[Dataset entries]
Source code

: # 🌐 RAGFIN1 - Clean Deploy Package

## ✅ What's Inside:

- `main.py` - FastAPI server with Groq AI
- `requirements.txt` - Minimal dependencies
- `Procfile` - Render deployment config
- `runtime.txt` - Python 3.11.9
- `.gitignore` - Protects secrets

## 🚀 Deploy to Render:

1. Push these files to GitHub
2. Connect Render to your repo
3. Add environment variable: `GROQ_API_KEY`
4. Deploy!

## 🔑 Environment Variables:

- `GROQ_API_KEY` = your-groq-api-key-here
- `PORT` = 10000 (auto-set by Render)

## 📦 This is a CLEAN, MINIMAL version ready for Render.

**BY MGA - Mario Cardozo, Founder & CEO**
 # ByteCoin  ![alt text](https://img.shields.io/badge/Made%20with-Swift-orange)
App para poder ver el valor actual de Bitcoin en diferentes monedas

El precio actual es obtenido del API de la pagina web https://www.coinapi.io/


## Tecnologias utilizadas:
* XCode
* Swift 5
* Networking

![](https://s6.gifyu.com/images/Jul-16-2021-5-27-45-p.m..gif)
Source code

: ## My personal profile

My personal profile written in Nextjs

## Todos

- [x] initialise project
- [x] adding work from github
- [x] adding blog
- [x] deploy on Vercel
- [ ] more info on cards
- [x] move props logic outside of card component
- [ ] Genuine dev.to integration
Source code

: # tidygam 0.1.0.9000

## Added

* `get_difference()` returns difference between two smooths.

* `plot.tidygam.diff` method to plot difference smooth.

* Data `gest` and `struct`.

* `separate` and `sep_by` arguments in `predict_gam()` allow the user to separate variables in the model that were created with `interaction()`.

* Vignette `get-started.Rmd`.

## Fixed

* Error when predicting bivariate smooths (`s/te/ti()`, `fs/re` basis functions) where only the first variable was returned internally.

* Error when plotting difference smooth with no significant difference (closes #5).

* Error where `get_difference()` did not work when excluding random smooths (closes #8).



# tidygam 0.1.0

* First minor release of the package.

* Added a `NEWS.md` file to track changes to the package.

- [WORK ITEM] The count of lines above that include the string "when" is the sole expected answer.

- [RESULT FOR THIS EXERCISE] 3